A software glitch in the social site gave outside developers potential access to private Google+ profile data between 2015 and March 2018, when Google discovered and fixed the issue.
The bug was related to one of the Google+ People APIs.
Users could grant access to their Profile data, and the public Profile information of their friends, to Google+ apps, via the API.
The bug meant that apps also had access to Profile fields that were shared with the user, but not marked as public.
Google said that that data was limited to static, optional Google+ Profile fields including name, email address, occupation, gender and age. It did not include any other data users may have posted or connected to Google+ or any other service, like Google+ posts, messages, Google account data, phone numbers or G Suite content.
Google says it keeps this API's log data for only two weeks, so the company cannot confirm which users were impacted by this bug. However,"detailed analysis" over the two weeks prior to patching the bug, showed that the Profiles of up to 500,000 Google+ accounts were potentially affected. Google's analysis showed that up to 438 applications may have used this API.
Google also found no evidence that any developer was aware of this bug, or abusing the API, and also found no evidence that any Profile data was misused.
According to WSJ, Google chose not to disclose the bug earlier, as the company believed that the incident would likely trigger "regulatory interest" following the recent Facebook's leak of user information to data firm Cambridge Analytica.
Given these challenges and the very low usage of the consumer version of Google+, Google decided to sunset the consumer version of Google+. The company said that Google+ has not achieved broad consumer or developer adoption, and has seen limited user interaction with apps. The consumer version of Google+ currently has low usage and engagement: 90 percent of Google+ user sessions are less than five seconds.
To give people a full opportunity to transition, Google will implement this wind-down over a 10-month period, slated for completion by the end of next August. Over the coming months, Google will provide consumers with additional information, including ways they can download and migrate their data.
Google today also announced a set of data privacy measures.
The company promised to give consumers more "fine-grained" control over what account data they choose to share with each app. Instead of seeing all requested permissions in a single screen, apps will have to show users each requested permission, one at a time, within its own dialog box.

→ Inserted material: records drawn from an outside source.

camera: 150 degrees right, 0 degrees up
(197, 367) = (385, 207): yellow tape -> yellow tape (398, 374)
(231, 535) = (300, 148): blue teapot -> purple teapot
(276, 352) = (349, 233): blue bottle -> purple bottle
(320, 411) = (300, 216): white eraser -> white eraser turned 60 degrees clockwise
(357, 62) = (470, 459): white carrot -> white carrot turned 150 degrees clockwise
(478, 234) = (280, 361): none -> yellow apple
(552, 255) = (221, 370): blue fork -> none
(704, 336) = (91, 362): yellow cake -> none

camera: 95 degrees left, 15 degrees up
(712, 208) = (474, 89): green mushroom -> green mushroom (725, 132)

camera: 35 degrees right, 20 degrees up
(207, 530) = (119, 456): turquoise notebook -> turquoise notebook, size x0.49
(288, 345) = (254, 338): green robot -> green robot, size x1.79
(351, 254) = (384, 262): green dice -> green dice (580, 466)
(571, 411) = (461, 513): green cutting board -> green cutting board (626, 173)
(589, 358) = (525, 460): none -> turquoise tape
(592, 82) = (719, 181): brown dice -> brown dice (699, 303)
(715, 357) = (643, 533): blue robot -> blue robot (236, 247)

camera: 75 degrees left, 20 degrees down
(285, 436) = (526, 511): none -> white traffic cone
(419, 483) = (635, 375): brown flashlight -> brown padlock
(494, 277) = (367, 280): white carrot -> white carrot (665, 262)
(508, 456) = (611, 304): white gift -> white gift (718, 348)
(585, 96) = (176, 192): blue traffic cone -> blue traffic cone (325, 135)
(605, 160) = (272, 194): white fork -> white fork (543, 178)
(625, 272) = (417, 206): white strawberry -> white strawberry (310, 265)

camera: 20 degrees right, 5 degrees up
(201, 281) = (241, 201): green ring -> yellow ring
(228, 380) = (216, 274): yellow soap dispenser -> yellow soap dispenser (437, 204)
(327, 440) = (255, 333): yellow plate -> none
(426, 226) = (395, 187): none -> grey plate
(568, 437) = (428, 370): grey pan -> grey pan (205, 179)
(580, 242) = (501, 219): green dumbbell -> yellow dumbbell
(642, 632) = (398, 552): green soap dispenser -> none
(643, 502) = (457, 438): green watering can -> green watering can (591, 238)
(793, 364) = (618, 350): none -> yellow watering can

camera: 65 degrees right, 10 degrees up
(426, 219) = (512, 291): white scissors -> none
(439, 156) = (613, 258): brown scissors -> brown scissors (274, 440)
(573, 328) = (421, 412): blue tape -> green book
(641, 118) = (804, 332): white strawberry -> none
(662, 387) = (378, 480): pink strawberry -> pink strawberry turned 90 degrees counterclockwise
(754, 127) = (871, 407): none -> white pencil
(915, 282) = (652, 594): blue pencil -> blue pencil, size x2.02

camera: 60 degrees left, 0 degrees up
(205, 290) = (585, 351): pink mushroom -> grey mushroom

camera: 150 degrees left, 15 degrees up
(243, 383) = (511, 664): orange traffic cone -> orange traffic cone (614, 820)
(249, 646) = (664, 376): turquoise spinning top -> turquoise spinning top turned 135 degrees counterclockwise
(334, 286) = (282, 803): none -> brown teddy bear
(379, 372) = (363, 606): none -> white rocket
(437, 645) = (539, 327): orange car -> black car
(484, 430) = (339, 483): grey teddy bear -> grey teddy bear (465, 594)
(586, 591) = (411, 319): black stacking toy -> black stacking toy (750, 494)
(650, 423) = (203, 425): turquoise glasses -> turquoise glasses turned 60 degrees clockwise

Google is also updating its User Data Policy for the consumer Gmail API to limit the apps that may seek permission to access user' consumer Gmail data. Only apps directly enhancing email functionality-such as email clients, email backup services and productivity services (e.g., CRM and mail merge services)-will be authorized to access this data. Moreover, these apps will need to agree to new rules on handling Gmail data and will be subject to security assessments.
In addition, Google is limiting apps' ability to receive Call Log and SMS permissions on Android devices, and are no longer making contact interaction data available via the Android Contacts API.
Some Android apps ask for permission to access a user's phone (including call logs) and SMS data. Going forward, Google Play will limit which apps are allowed to ask for these permissions. Only an app that users have selected as their default app for making calls or text messages will be able to make these requests.
In the coming months, Google promised to roll out additional controls and update policies across more of our APIs.